# to clean or not to clean



## dino (Aug 29, 2011)

in my salt tank I normally leave on side of the tank unscrubed so algae and coraline grow alot. I figured this is benificial for snails and my fish often graze there. phosphated stay low so I ask is this a bad idea because I rarely see others do this.


----------



## Dietmar (Dec 15, 2011)

I think this is a good idea and use it myself. I don't touch the back wall.


----------



## dabandit1 (Dec 6, 2010)

I only clean the front wall on mine,I think alot of people do it.
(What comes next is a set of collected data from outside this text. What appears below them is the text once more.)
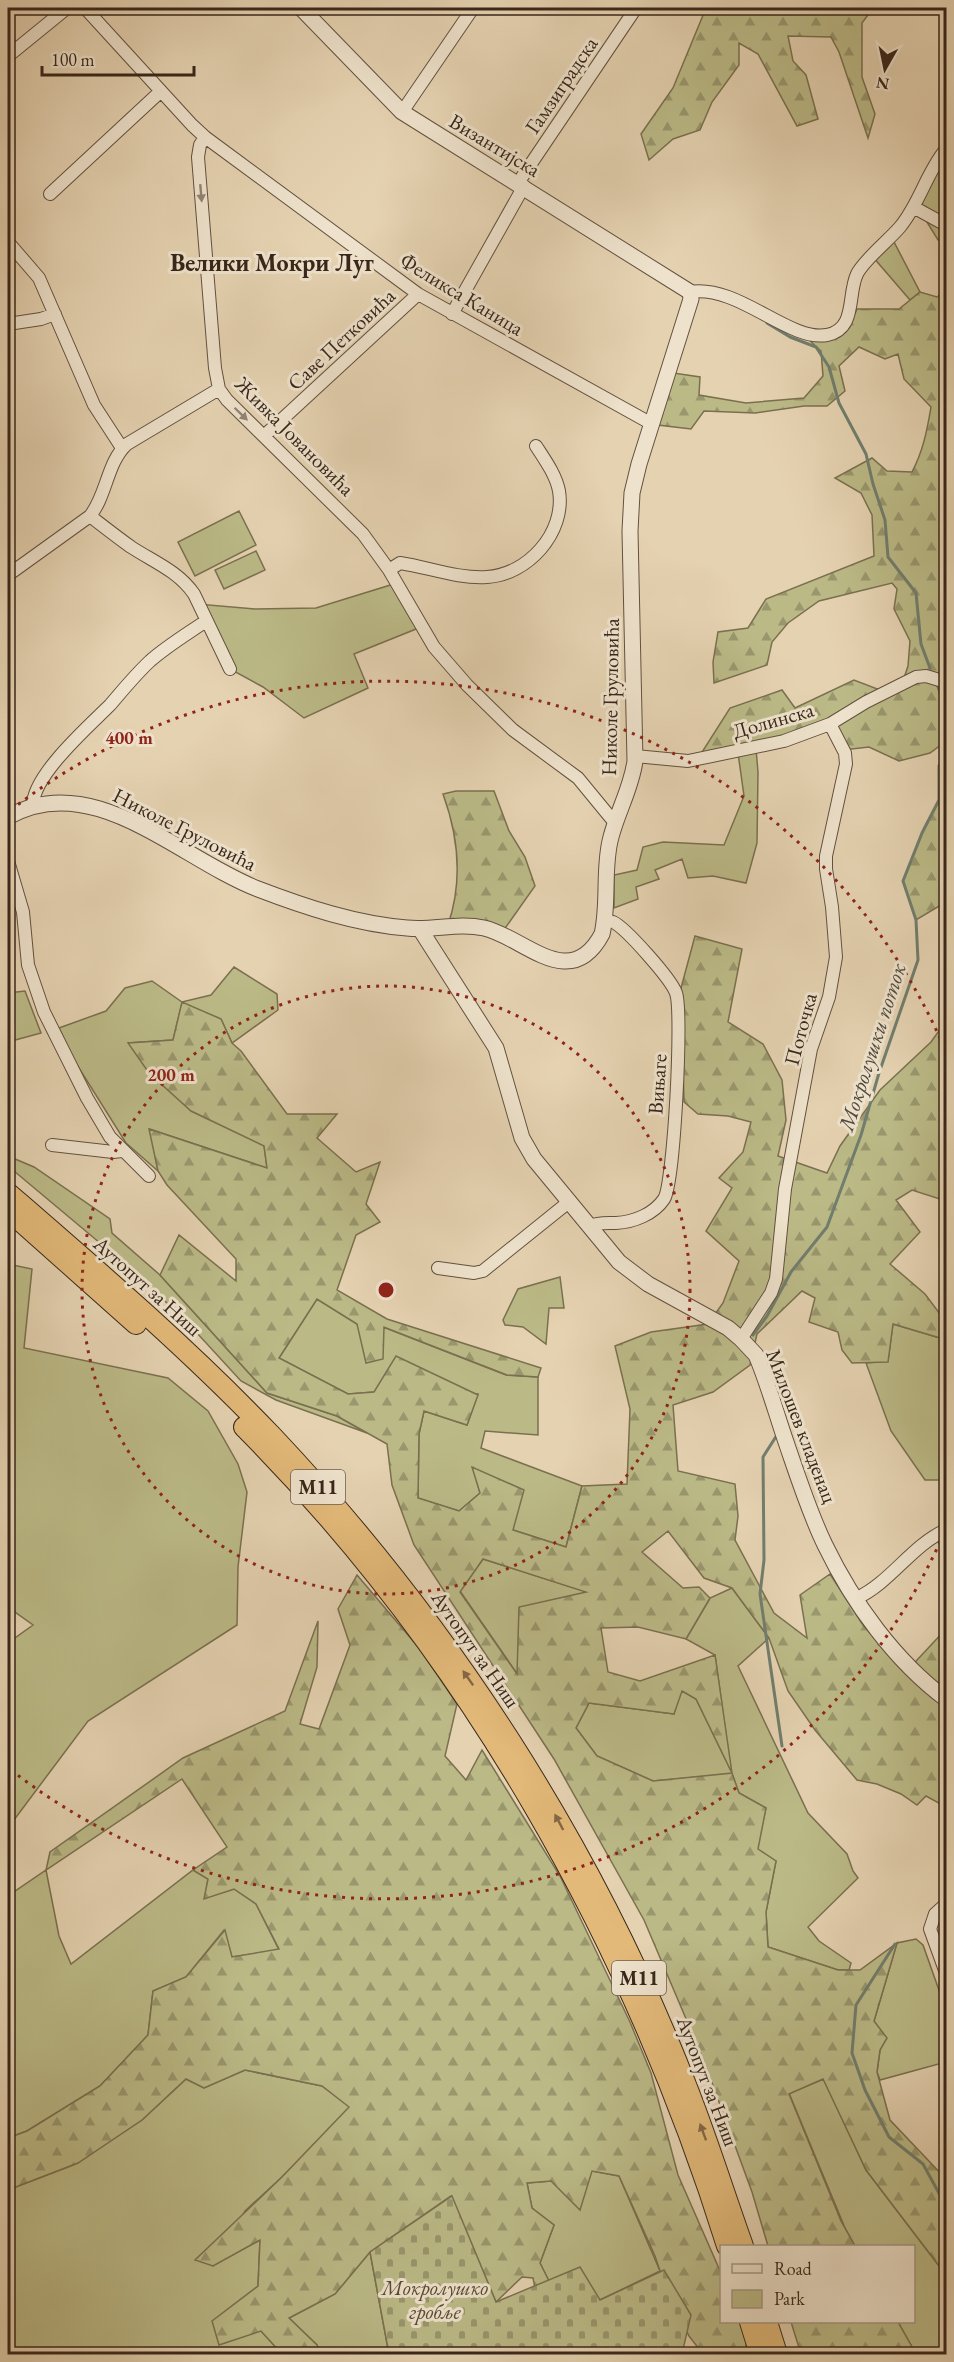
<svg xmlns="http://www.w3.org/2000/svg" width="954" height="2362" viewBox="0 0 954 2362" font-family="'EB Garamond',serif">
<defs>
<pattern id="forest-firs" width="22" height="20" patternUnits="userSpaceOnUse" patternTransform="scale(1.5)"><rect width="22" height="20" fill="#bbba87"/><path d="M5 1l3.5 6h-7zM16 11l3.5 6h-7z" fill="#99976e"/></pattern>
<pattern id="cemetery-stones" width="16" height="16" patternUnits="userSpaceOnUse" patternTransform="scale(1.5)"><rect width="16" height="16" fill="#bbba87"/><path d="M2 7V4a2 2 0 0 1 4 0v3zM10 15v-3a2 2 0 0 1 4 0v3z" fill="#99976e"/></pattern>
</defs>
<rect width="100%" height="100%" fill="#e5d2b1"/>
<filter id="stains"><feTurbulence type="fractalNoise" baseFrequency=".00333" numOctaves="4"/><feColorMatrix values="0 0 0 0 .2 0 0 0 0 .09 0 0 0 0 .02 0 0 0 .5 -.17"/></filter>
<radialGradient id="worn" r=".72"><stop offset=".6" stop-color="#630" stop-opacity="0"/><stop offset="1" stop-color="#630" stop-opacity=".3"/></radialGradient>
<path fill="#bbba87" stroke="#7a7050" stroke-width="1.5" d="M946 149V238L938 240 927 222 936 221 915 208Z
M893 240 920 292 910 300 873 257Z
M239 511 256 545 195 576 178 542Z
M256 551 265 570 224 589 215 570Z
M397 583 421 627 354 654 368 688 304 718 263 687 230 669 198 604 255 609 316 608Z
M756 749 758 772 757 843 746 883 713 876 688 878 682 859 655 870 659 879 636 887 638 899 614 908V875L637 870 643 847 663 842 724 845 744 796 738 753Z
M234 967 277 994 278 1010 232 1043 221 1019 182 1003 173 1040 129 1043 191 1111 264 1145 267 1168 150 1129 158 1171 126 1143 72 1057 59 1028 106 1011 125 988 152 981 182 1002 211 995Z
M25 991 41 1033 8 1042V993Z
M8 1156 34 1167 110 1219 112 1233 160 1275 267 1393 337 1416 367 1433 276 1400 241 1381 185 1320 131 1269 8 1166Z
M8 1264 32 1269 24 1348 168 1378 208 1411 238 1464 247 1492 238 1567 237 1625 88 1721 8 1828V1643L33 1625 8 1607Z
M560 1277 564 1308H549L546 1344 523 1327 505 1325 503 1320 518 1289Z
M317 1299 357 1324 383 1327 506 1375 538 1377V1435L485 1431 481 1448 582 1486 566 1547 513 1530 473 1467 480 1493 459 1511 418 1498 419 1434 424 1411 467 1425 478 1394 374 1392 348 1394 279 1358Z
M893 1324 940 1338 946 1345V1480H925L891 1431 866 1363 888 1361Z
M483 1559 587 1592 518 1675 460 1591Z
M732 1588 769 1638 738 1666 808 1813 847 1854 853 1871 858 1878 808 1927 819 1941 851 1963 849 1970H838L768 1947 766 1912 776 1861 757 1849 766 1808 739 1793 732 1774 653 1781 597 1756 576 1728 589 1703 674 1714 681 1690 696 1699 731 1771 715 1655 686 1639 710 1598Z
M46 1870 59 1936 71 1964 193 1870 208 1879 205 1898 234 1889 256 1904 279 1950 232 1957 224 1930 186 1977 153 1991 148 2035 100 2086 27 2131 8 2138V1896Z
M916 1939 923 1945 946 2010V2062L880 2080 877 2072 880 2050 874 2021 897 1943Z
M245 2070 322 2086 350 2107 282 2177 245 2211 214 2265 260 2240 258 2286 261 2331 282 2354H163V2352L159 2354H8V2190L73 2165 142 2120 186 2079 204 2088Z
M824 2079 866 2170 946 2275V2354H916L898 2322H914V2246H855L845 2228 789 2093Z
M592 2171 619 2176 660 2271 600 2300 549 2281 540 2263 554 2225 532 2208 527 2183 551 2181Z
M370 2252 389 2354H320L317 2345 289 2318 335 2294Z"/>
<path fill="url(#forest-firs)" stroke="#7a7050" stroke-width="1.5" fill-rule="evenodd" d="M706 8H873L862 23V77L875 114 868 138 839 52 831 37 788 36 793 61 806 75 818 119 797 126 758 54 739 43V65L712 102 700 130 673 139 649 160 641 134 673 88Z
M946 290V741L930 753 899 761 869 747 843 750 830 724 697 760 730 708 782 690 795 708 854 680 885 692 902 684 908 666 910 641 894 609 897 589 892 583 819 601 788 623 772 642 767 665 714 683 713 662 718 632 748 628 766 599 874 556 872 515 861 493 835 478 872 458 887 471 912 472C923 451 927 431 931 407L904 379 898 354 885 359 859 347 839 366 845 391 827 406H804L755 413 704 411 691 429 658 425 667 372 700 377 699 395 746 403 804 398 823 376 821 351 808 339C834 334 846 337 857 309H899L920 292 937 297Z
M939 766 946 770V902L916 920 903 881 926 824 939 800Z
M456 791H494L509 831 525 857 535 886 501 934 448 925C463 881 459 838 443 794Z
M695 936 742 949 728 1022 763 1044 782 1080 786 1120 778 1156 827 1173 840 1146 880 1090 931 1042 946 1021V1201L912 1190 896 1200 920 1232 890 1264 925 1294 946 1322V1345L940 1338 893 1324 888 1362 852 1363 842 1350 838 1332 809 1322 815 1298 802 1291 757 1334 750 1365 713 1392 673 1405 678 1471 735 1484 738 1516 735 1540 774 1613 807 1638 800 1595 830 1574 863 1625 905 1673 946 1629V1807L926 1796 917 1805 901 1794 877 1784 857 1780 815 1730 788 1691 769 1638 732 1588 704 1578 668 1531 642 1552 683 1588 699 1587 710 1598 686 1639 638 1627 601 1628 608 1672 640 1681 715 1655 732 1773 739 1793 766 1808 758 1849 776 1861 766 1912 768 1947 838 1970H860L897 1943 874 2021 887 2038 880 2050 877 2072 890 2120 946 2179V2275L866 2170 823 2079 789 2094 841 2221 855 2246H768L752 2192 704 2061 644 1920 554 1759 414 1545 392 1485 387 1444 337 1416 267 1393 160 1275 179 1235 236 1281V1259L167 1185 158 1171 149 1129 267 1168 264 1146 191 1111 149 1073 128 1043 173 1040 182 1002 221 1019 232 1043 241 1051 287 1114H337L317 1138 356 1172 380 1162 366 1204 380 1222 356 1235 337 1290 387 1319 541 1368 538 1377 507 1375 384 1327 383 1359 366 1363 357 1324 317 1299 279 1358 348 1394 374 1392 396 1356 478 1395 467 1425 424 1411 419 1434 418 1498 459 1511 480 1493 472 1467 524 1490 513 1530 566 1547 582 1486 627 1484 630 1409 615 1346 651 1332 708 1324 723 1303 739 1261 706 1231 732 1188 719 1178 743 1152 751 1122 728 1116 698 1114 684 1102 681 988ZM483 1559 586 1592 519 1607 517 1674 460 1592ZM682 1691 696 1699 732 1773 653 1781 597 1756 576 1728 589 1703 674 1714Z
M357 1575 419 1648 457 1704 445 1756 466 1780 482 1750 560 1876 630 2022 651 2073 678 2175 721 2273 722 2322H740L747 2341 744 2354H703L689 2336 665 2286 655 2256 619 2176 592 2171 580 2210 551 2181 527 2183 532 2208 554 2225 540 2263 549 2281 536 2293 533 2278 522 2277 496 2302 451 2196 370 2252 335 2294 289 2318 317 2345 320 2354H282L261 2331 219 2345 212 2321 258 2286 260 2240 213 2266 195 2260 282 2177 349 2107 322 2086 245 2070 204 2088 186 2079 142 2120 78 2163 8 2190V2138L27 2131 100 2086 148 2035 153 1991 186 1977 225 1930 232 1957 279 1949 256 1904 234 1889 204 1899 208 1879 193 1870 227 1847 182 1779 46 1870 50 1852 183 1758 285 1711 318 1621 317 1667 300 1724 319 1729 350 1645 338 1609Z
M791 2322H898L916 2354H801Z"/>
<path fill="url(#cemetery-stones)" stroke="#7a7050" stroke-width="1.5" d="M452 2196 496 2302 580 2267 600 2300 664 2270 691 2315 682 2354H389L370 2252Z"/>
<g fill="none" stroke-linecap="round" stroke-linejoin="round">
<path stroke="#717e6e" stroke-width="3" d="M767 323 790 337 816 347 829 367 839 403 866 454 873 484 885 520 888 557 916 593 921 644 930 668
M937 684 946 709
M753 1335 767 1316 791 1272 827 1227 861 1135 879 1073 918 960 916 920 903 881 922 833 939 800V766L946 752
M777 1435 763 1457 764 1560 760 1594 782 1746
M895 1944 856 2005 852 2053 865 2090 889 2137 923 2164 946 2206"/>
<defs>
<path id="minor" d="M85 8 192 125 205 137 418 294 652 424
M8 56 67 8
M402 112 473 8
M205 137 200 145 198 157 215 368 219 389 227 400 363 534 389 570 434 647 467 685 513 730 578 778 615 823
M518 183 636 8
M50 194 161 91
M915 208 946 225
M8 242 39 278 94 405 122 448
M690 292C738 284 789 342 827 335 857 329 847 295 857 274 863 261 889 240 900 227 920 203 926 173 946 149
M452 314 524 186
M8 324 41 319 55 314
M264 436 418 294
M90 516C103 526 117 537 131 547 154 562 178 571 194 594L230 669
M389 570 400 563C428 567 458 579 487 577 527 575 566 533 559 491 556 475 545 460 536 446
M8 575 90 516C107 495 107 462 127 444L219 389
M635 756 688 761 784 741 830 724 866 702 916 677 926 676 946 682
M33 805C33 775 89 726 110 705 123 690 135 675 150 661 167 646 187 634 206 621
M8 861 23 912 28 965 44 1012 87 1098 110 1137 149 1176
M52 1145 113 1152 122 1151
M590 1226C598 1222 607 1223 616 1223 634 1222 654 1214 664 1199 674 1184 683 1012 676 993 671 979 626 928 613 922 612 922 605 920 604 920
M438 1268 474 1273 483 1271 570 1201
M741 1339 771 1293 776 1279 785 1189 811 1049 829 997 836 957 832 907 826 869V856L846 764 845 753 830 724
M857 1598C891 1582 912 1545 946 1530
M946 1904 935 1914 930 1929 946 1973"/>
<path id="tertiary" d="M8 817C93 768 180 859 258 889 305 907 356 924 407 928 433 931 458 922 484 928 524 937 570 994 602 934 609 904 603 872 610 841 616 814 631 790 635 761L630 531 632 493 639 464 691 299 690 292 402 112 301 8
M420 929 496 1048 522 1138 534 1159 619 1262 648 1284 728 1328 741 1339 756 1355C768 1383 776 1413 786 1442 798 1477 809 1512 825 1545 853 1603 895 1661 946 1699"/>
<path id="trunk" d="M8 1193C98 1271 190 1350 273 1437 449 1624 593 1846 686 2085 707 2138 724 2193 743 2246
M8 1210 136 1324
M244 1427C470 1654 632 1942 727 2246
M750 2322 760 2354
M767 2322 777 2354"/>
</defs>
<use href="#minor" stroke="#635140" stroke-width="14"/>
<use href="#tertiary" stroke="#635140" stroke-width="17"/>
<use href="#trunk" stroke="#38261a" stroke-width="22"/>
<use href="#minor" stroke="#eee2cc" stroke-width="12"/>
<use href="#tertiary" stroke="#eee2cc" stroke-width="15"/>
<use href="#trunk" stroke="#e2b978" stroke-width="20"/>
</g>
<defs><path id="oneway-solid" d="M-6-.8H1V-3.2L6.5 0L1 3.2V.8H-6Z" transform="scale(1.5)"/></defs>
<g fill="#938473">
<use href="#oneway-solid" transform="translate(201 193) rotate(85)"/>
<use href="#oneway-solid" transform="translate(241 414) rotate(44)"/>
</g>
<g fill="#846844">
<use href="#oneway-solid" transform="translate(468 1678) rotate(-125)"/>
<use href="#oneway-solid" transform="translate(559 1822) rotate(-118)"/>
<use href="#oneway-solid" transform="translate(703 2132) rotate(-110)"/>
</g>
<g fill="none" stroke="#8f2418" stroke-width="3" stroke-dasharray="3 6">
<circle cx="386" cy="1290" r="304"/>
<path d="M944 1533A609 609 0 0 1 11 1770M11 810A609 609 0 0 1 944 1047"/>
</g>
<g text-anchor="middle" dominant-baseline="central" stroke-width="6" stroke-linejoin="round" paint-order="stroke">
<g fill="#eee2cc" stroke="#6f5e4f" stroke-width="1.5">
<rect x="291" y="1470" width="54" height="34" rx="4.5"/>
<rect x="612" y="1961" width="54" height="34" rx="4.5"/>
</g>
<g font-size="20" font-weight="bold" fill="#38261a">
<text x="318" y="1487">M11</text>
<text x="639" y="1978">M11</text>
</g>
<g font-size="21" fill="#38261a" stroke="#eee2cc">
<text transform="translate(561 85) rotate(-56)">Гамзиградска</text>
<text transform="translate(495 145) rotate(31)">Византијска</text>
<text transform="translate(462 294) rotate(31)">Феликса Каница</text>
<text transform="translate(341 339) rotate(-43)">Саве Петковића</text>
<text transform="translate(295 436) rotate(45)">Живка Јовановића</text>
<text transform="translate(610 697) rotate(-89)">Николе Груловића</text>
<text transform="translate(773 720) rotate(-16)">Долинска</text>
<text transform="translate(185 829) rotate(27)">Николе Груловића</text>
<text transform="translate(800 1029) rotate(-75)">Поточка</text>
<text transform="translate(657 1084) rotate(-86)">Вињаге</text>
<text transform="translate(148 1286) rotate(42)">Аутопут за Ниш</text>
<text transform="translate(802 1426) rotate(69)">Милошев кладенац</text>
<text transform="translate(476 1649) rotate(55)">Аутопут за Ниш</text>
<text transform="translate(708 2081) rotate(69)">Аутопут за Ниш</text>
</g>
<g font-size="21" font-style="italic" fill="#594b35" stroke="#eee2cc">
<text x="435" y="2287">Мокролушко<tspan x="435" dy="24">гробље</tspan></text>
</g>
<g font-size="22" font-style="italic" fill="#504a3d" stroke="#eee2cc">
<text transform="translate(872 1047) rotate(-72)">Мокролушки поток</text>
</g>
<g font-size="24" font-weight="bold" fill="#38261a" stroke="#eee2cc">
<text x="272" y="262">Велики Мокри Луг</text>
</g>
</g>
<circle cx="386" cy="1290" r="9" fill="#8f2418" stroke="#eee2cc" stroke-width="3"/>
<g font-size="18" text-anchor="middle" font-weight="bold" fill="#8f2418" stroke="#eee2cc" stroke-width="6" stroke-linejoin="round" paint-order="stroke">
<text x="129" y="744">400 m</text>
<text x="171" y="1081">200 m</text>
</g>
<rect width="954" height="2362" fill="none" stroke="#e5d2b1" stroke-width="30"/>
<rect x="9" y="9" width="936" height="2344" fill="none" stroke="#38261a" stroke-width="3"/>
<rect x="15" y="15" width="924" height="2332" fill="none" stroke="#38261a" stroke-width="1.5"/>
<rect x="720" y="2245" width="195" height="78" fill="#eee2cc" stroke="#a59785" stroke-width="1.5"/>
<rect x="732" y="2264" width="30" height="9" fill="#eee2cc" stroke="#a59785" stroke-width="1.5"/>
<text x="774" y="2275" font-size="18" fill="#38261a">Road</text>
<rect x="732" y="2290" width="30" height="18" fill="#bbba87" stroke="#a59785" stroke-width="1.5"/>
<text x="774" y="2305" font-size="18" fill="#38261a">Park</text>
<g transform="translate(885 69) rotate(189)" stroke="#eee2cc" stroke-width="4.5" paint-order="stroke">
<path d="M0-4.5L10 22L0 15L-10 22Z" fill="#38261a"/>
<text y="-9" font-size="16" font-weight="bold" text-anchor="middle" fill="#38261a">N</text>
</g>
<path d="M42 66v9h152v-9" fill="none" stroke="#38261a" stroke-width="3"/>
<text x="51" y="66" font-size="18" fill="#38261a" stroke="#eee2cc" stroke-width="4.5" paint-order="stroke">100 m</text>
<rect width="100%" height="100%" filter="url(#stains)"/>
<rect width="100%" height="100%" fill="url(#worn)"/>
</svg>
Certainly not something I'd want to try if I had nitrate or phosphate issues as it could get out of hand quick


----------



## dino (Aug 29, 2011)

ok cool so im not crazy its just so funny when people come over and see the freshwater so clean they always ask why is the salt tank so dirty. I try to exp lain its not dirty its just a little algae. I guess fish peps understand


----------



## dabandit1 (Dec 6, 2010)

Thats why we come to the forums lol nice to talk to people who get it


----------



## JTang (Apr 21, 2010)

You're not alone. I'm here with you....


----------



## dino (Aug 29, 2011)

beautiful tank man


----------



## JTang (Apr 21, 2010)

dino said:


> beautiful tank man


Thx man! That was taken 3 months ago, before i added $400 of frags. Now you can barely see any sand.... Lol


----------



## dabandit1 (Dec 6, 2010)

You'l be glueing frags on your back wall soon enough lol forget about coraline lol



JTang said:


> Thx man! That was taken 3 months ago, before i added $400 of frags. Now you can barely see any sand.... Lol


----------



## scott tang (Jan 29, 2012)

nice tank my back wall looks same


----------